Положив кисточку и беря бритву, он взглянул на меня и вздохнул.
— Да, брат, слабец оказался твой друг. Маменькин сынок. Не мог дойти до НП, остался на час на морозе — и готов… Война, брат…
Такой цинизм — это уж было слишком. Я рванулся к столу.
— Ты… ты еще оскорбляешь?.. Гад! Убийца! Это ты… ты убил его!
Он медленно поднялся, расправил плечи, в прорезе рубахи виднелась сильная волосатая грудь, по которой сплывал клочок мыльной пены.
— Ты почему кричишь? На кого кричишь! Кругом! Шагом…
— Шагом?.. Ты еще хочешь командовать? Разве ты офицер? Убийца! Ты запятнал честь советского офицера! Ты умышленно бросил Сеню… Ты мстил… за часы, за все… И я все это докажу… В любом трибунале!
— Сержант Шапетович, я приказываю вам выйти вон отсюда! — прошептал он, и лоб его стал белее мыльной пены.
— Приказываешь? А какое ты имеешь право приказывать? Кто ты? Ты убийца! На твоих руках кровь человека. Настоящего человека. А ты…
— Выйди вон! — закричал он не своим голосом, бросился в сторону, к кровати, и… вдруг в его руке блеснул пистолет. Он направил его на меня. — Кру-гом!
— Стреляй! Стреляй, если тебе мало одной смерти! Стреляй же! — закричал я, наступая на него.
И вдруг под ноги мне попала табуретка, стоявшая у стола. Миг — и я со всего размаха ударил ею по руке с оружием. Пистолет, отлетев, упал на пол. Второй удар — по ненавистной намыленной морде… Он опрокинул на меня столик, больно ударил по коленям, но сам, когда наклонился, получил третий удар табуреткой по голове.
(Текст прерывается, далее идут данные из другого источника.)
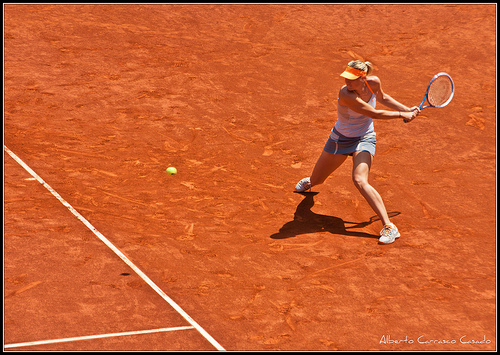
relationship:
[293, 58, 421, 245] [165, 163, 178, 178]
player hitting ball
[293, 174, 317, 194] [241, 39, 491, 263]
shoe of player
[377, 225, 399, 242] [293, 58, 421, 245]
left shoe of player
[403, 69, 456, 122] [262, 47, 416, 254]
racket of tennis player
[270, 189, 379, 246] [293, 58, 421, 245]
shadow of player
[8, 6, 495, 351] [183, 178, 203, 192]
turf has footprint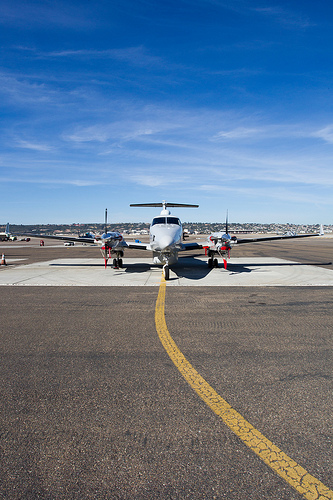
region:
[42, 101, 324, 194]
Light clouds in the sky.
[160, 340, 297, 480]
Yellow line on the ground.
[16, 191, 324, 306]
Plane in front of the camera.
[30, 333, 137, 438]
The ground is grey.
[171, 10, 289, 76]
The sky is blue.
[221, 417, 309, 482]
Cracks in the yellow line.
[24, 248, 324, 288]
White cement where the plane is.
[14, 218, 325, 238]
Hill in the background.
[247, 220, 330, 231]
Houses on the hill.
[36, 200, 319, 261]
The plane is mostly white.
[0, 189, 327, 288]
The airplane is on the ground.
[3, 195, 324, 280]
The plane is a jet.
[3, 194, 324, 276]
The plane is silver.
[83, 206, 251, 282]
The plane has two front engines.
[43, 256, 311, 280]
The plane's shadow is on the ground.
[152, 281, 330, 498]
A yellow stripe is on the ground.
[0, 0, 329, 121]
The sky is blue.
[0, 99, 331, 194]
Wispy clouds are in the sky.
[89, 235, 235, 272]
The plane has red parts.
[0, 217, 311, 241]
Trees are behind the airport.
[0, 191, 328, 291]
an airplane sits on the runway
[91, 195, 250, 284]
it has two propellers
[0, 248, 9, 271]
an orange safety cone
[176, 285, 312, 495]
a yellow stripe on the runway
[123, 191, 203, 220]
the tail section of the plane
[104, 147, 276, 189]
the sky is clear & blue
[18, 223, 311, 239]
it appears there is a town in the background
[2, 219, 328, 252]
the flaps are up on the plane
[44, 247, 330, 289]
the plane is casting a shadow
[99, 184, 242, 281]
the plane is mostly white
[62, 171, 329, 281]
airplane on a runway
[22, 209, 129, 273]
wings of a helicopter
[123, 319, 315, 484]
yellow painted stripe on runway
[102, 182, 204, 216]
helicopter blades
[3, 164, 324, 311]
helicpter on runway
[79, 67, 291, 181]
blue sky with some clouds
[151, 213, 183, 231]
front windows of helicopter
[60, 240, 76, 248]
car on runway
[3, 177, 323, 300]
helicopter with red and blue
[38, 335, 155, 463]
patch of asphalt on runway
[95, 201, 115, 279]
the propeller on an airplane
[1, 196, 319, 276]
an airplane on the tarmac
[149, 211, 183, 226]
the front windows of an airplane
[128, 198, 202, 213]
the tail of an airplane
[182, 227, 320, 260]
the wing of an airplane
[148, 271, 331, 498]
a yellow stripe on the tarmac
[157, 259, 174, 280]
the front wheel of an airplane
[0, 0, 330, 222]
a blue cloudy sky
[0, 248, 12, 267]
an orange and white striped cone on the tarmac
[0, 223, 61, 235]
a tree covered hillside in the distance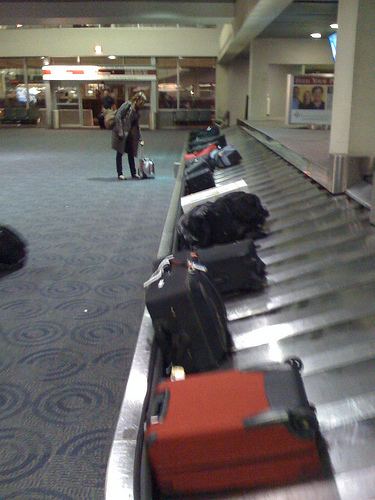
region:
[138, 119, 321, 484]
A row of traveling bags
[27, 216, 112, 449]
The ground floor is made out of carpet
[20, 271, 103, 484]
The carpet has a circular design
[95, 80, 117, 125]
A person is in the background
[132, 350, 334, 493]
Traveling bag is red and black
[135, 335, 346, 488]
Traveling bag in foreground has wheels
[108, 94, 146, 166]
Woman is wearing a coat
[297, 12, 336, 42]
Small lights are in the ceiling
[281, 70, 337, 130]
People are on a photo advertisement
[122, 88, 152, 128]
Woman's hair is light colored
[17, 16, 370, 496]
an airport terminal's baggage claim area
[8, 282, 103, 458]
curving pattern of carpet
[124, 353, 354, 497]
a red and white piece of luggage on a carousel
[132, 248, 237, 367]
a black piece of luggage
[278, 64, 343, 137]
a sign with an image on it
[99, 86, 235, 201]
woman standing near baggage carousel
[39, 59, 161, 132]
man standing in an entryway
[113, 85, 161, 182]
woman gripping the handle of a piece of luggage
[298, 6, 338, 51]
lights on the ceiling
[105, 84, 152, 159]
woman wearing a large coat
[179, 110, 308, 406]
The luggage is on the belt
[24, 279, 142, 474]
The floor has circles on it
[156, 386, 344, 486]
This suitcase is orange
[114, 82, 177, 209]
The lady is waiting for her bags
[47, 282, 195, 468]
The floor is dark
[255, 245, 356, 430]
The belt is made of metal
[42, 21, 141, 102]
the lights are on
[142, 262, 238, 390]
This bag is standing up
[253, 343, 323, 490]
The bag has wheels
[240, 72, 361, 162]
The walls are off white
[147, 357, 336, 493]
red suitcase with wheels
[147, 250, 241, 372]
black canvas suitcase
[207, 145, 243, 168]
light blue suitcase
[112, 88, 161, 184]
woman picking up a piece of luggage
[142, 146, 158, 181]
a woman's piece off luggage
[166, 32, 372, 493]
the baggage claim area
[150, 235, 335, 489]
three suitcases on a conveyor belt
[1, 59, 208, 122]
shop at an airport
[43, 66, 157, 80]
lit up store sign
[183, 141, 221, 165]
red luggage in the distance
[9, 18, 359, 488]
the baggage claim area of an airport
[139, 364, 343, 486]
a red luggage with a black handle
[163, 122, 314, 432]
a bunch of luggage waiting to be claimed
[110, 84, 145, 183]
a blond woman in a gray coat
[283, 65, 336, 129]
an advertisement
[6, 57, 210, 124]
a restaurant with huge windows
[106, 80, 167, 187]
a woman picking up her luggage at baggage claim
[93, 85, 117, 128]
a man carrying two luggage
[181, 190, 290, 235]
a black duffle bag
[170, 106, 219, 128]
three chairs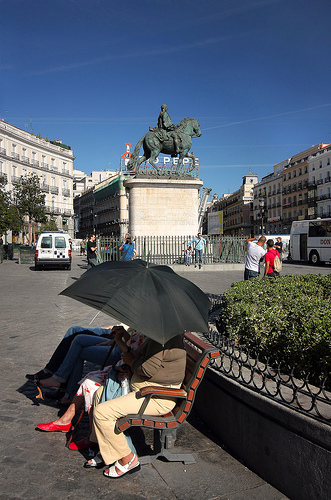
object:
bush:
[220, 274, 331, 362]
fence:
[202, 291, 330, 425]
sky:
[0, 0, 331, 188]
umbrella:
[57, 251, 213, 348]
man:
[187, 232, 206, 269]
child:
[181, 245, 194, 266]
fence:
[93, 233, 248, 263]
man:
[264, 239, 282, 277]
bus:
[290, 216, 331, 265]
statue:
[127, 103, 202, 176]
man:
[157, 104, 184, 153]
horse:
[126, 117, 202, 174]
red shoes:
[37, 417, 89, 451]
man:
[244, 235, 267, 281]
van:
[35, 230, 72, 269]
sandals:
[104, 447, 142, 479]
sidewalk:
[0, 253, 331, 499]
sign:
[208, 210, 224, 236]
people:
[25, 321, 187, 479]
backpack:
[269, 250, 282, 273]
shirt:
[265, 248, 280, 273]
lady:
[37, 328, 150, 451]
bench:
[115, 330, 220, 466]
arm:
[135, 385, 187, 415]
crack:
[234, 479, 256, 492]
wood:
[186, 343, 219, 409]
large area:
[0, 0, 331, 194]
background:
[0, 0, 331, 281]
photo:
[94, 322, 134, 359]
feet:
[37, 421, 72, 434]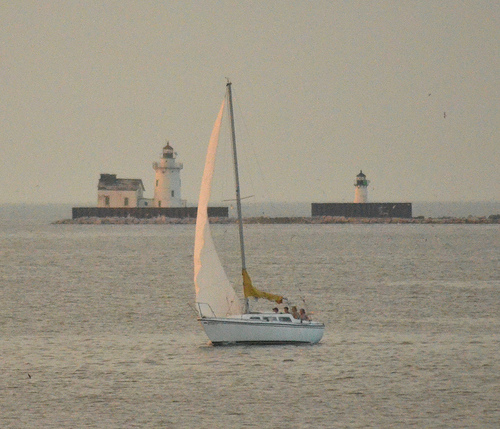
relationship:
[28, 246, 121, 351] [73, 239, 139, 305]
ripple in water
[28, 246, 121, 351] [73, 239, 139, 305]
ripple i water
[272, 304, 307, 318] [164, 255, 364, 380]
people i boat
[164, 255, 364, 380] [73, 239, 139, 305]
boat in water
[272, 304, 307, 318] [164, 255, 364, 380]
people in boat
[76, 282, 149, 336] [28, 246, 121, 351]
sea has ripple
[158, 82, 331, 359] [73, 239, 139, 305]
yacht in water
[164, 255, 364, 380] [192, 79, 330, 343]
people on boat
Неизвестно, чем бы все это кончилось, если бы вдруг кто-то сзади не схватил меня за руки. Малашкин! Он услышал крик, вскочил и кого-то из нас спас от смерти: видимо, меня, потому что Кидала снова держал в руке пистолет. Из его рта и носа летели хлопья кровавой пены, как у раненого быка, и падали на разбитое зеркальце. Но выстрелить он не успел. Между нами стал Малашкин и довольно ловко выбросил меня из землянки.
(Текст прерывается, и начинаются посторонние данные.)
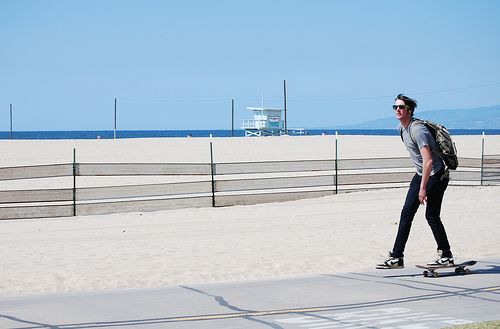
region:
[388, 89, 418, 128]
the head of a man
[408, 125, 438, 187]
the arm of a man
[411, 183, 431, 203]
the hand of a man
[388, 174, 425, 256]
the leg of a man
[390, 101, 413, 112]
a pair of sunglasses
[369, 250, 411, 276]
a black and white shoe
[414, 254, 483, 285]
a surfboard under the man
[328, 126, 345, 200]
a metal fence post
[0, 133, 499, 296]
a white sandy beach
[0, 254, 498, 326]
a gray sidewalk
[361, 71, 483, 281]
Boy is skateboarding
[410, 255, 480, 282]
Skateboard is black and small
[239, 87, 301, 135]
Life guard house on beach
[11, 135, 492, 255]
Sandy beach in background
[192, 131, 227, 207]
Fence post is short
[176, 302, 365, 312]
Yellow line on pavement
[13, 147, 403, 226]
Fence behind boy is long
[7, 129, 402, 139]
Blue water in distance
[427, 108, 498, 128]
Green mountain behind boy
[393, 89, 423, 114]
Wearing sun glasses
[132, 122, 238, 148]
crystal blue ocean in the background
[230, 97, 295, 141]
white life guard stand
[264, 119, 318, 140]
steps leading up to the stand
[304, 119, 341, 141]
objects on the sand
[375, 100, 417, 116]
sunglasses on man's face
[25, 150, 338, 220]
small fence on sidewalk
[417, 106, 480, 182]
gray backpack on man's back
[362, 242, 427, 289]
man's foot levitating on ground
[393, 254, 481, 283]
sneakers on skate board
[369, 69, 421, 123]
man's black hair blowing in the wind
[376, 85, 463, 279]
man on a skateboard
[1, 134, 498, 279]
sand at a beach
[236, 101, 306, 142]
wooden white lifeguard tower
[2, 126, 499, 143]
blue water of the sea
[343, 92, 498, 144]
mountains in the distance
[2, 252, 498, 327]
stretch of paved roadway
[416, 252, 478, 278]
skateboard on the pavement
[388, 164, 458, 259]
man's dark colored jeans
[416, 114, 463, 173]
man's backpack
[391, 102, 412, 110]
sunglasses on a man's face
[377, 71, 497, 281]
guy riding a skateboard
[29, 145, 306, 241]
fence in the sand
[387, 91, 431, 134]
skater wearing sunglasses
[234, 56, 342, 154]
lifeguard stand is white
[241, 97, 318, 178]
lifeguard stand is in the sand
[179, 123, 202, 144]
trash can on the sand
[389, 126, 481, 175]
skater is carrying a backpack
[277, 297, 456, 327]
BIKE written on the sidewalk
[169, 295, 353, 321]
yellow divider on the sidewalk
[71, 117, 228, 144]
ocean is on other side of sand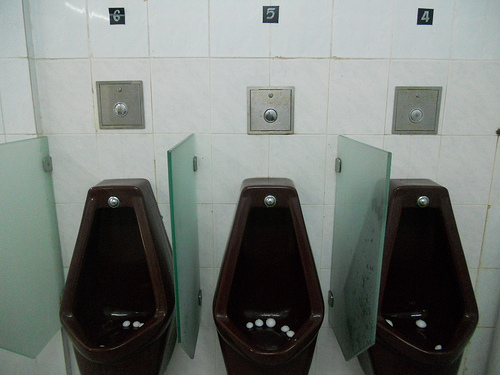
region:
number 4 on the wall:
[414, 3, 442, 33]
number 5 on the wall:
[254, 0, 291, 30]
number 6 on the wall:
[103, 5, 133, 22]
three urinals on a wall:
[47, 136, 484, 373]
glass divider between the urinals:
[321, 130, 390, 362]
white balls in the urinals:
[239, 312, 295, 342]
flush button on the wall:
[233, 73, 301, 145]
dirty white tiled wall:
[314, 29, 390, 121]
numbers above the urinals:
[91, 3, 454, 38]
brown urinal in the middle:
[209, 169, 357, 368]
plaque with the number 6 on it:
[106, 6, 126, 23]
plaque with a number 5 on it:
[261, 3, 278, 23]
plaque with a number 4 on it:
[416, 5, 435, 25]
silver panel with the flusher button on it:
[93, 78, 145, 131]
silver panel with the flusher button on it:
[244, 84, 296, 136]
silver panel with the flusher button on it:
[391, 83, 442, 136]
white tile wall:
[1, 0, 498, 374]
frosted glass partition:
[328, 132, 394, 362]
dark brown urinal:
[210, 175, 327, 373]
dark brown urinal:
[59, 175, 179, 372]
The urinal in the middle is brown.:
[211, 168, 318, 366]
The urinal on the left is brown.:
[55, 183, 175, 371]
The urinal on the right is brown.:
[378, 178, 482, 373]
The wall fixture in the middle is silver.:
[240, 79, 301, 139]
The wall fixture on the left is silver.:
[91, 77, 151, 132]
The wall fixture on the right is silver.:
[384, 83, 444, 138]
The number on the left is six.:
[105, 5, 127, 25]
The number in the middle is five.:
[256, 0, 263, 26]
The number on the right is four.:
[413, 3, 434, 26]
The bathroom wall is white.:
[165, 12, 232, 80]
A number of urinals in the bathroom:
[24, 36, 494, 371]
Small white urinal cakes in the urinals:
[247, 316, 292, 336]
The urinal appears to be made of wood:
[208, 160, 343, 368]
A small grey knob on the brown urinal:
[262, 192, 282, 209]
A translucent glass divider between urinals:
[327, 132, 390, 347]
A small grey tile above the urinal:
[387, 79, 455, 136]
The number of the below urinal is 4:
[413, 3, 439, 34]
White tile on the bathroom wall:
[171, 37, 403, 77]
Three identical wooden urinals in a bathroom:
[51, 165, 488, 361]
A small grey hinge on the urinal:
[333, 157, 349, 177]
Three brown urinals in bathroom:
[28, 161, 489, 369]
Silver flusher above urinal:
[244, 86, 301, 140]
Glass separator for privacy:
[153, 135, 215, 357]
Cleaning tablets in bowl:
[242, 315, 304, 336]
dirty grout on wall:
[146, 50, 401, 66]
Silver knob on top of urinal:
[79, 192, 130, 214]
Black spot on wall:
[482, 124, 499, 137]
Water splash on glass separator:
[357, 223, 377, 348]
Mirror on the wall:
[7, 18, 41, 119]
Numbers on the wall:
[91, 1, 446, 37]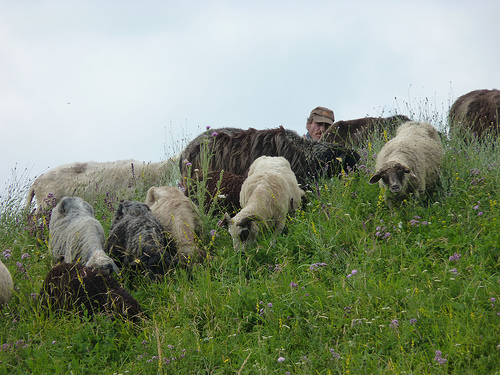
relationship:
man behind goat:
[301, 106, 336, 141] [47, 195, 117, 301]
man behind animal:
[301, 106, 336, 141] [24, 158, 174, 223]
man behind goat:
[301, 106, 336, 141] [371, 122, 446, 206]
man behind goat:
[301, 106, 336, 141] [225, 153, 302, 250]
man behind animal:
[301, 106, 336, 141] [178, 127, 362, 188]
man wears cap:
[301, 108, 340, 145] [308, 105, 337, 127]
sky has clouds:
[4, 2, 496, 189] [45, 14, 370, 120]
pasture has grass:
[7, 122, 499, 370] [189, 241, 489, 371]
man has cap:
[301, 106, 336, 141] [307, 106, 335, 125]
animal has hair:
[178, 122, 370, 207] [184, 113, 337, 185]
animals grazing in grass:
[222, 156, 305, 256] [0, 227, 494, 373]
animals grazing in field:
[222, 156, 305, 256] [8, 69, 470, 361]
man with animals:
[301, 106, 336, 141] [28, 160, 300, 321]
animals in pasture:
[28, 160, 300, 321] [5, 194, 497, 373]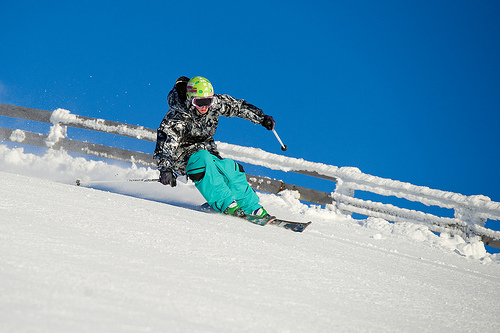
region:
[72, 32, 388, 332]
a person that is skiing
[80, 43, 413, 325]
a person skiing on the snow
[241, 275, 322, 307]
ground covered in snow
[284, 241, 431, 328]
ground covered in white snow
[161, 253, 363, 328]
snow covering the ground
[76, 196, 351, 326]
white snow covering the ground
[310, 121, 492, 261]
snow the railings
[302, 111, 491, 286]
white snow on the railings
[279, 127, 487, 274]
snow on the metal railings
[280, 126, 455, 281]
white snow on the metal railings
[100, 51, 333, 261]
the person is skiing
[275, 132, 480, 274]
the fence is covered with snow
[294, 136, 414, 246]
the fence is covered with snow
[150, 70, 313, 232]
snow skier on the mountainside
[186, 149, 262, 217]
turquoise colored ski pants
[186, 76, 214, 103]
green helmet skier is wearing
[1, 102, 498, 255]
railing with snow on it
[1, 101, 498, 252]
snow sitting on the railing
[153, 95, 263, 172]
black and white jacket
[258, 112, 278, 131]
black glove on left hand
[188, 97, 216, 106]
goggles skier is wearing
Долго я сидел возле своего орудия, и никто меня не трогал. Я не чувствовал ни мороза, ни страха, ни даже той боли и горя, которые привели меня к Кидале, руководили моими поступками. Я не раскаивался в том, что сделал. Но неясно осознавал, что сделал что-то не так или, возможно, не довел до конца месть за смерть Сени и теперь как бы отрезал себе путь, — это сознание причиняло боль. Хотелось плакать от бессильной ярости и обиды. Мои бойцы проходили мимо, сочувственно вздыхали, узнав, что произошло. Астахов сказал:
— Напрасно ты, командир, трогал это дерьмо… Теперь они ЧП устроят. Сержант поднял руку на офицера! Знаешь, могут раздуть?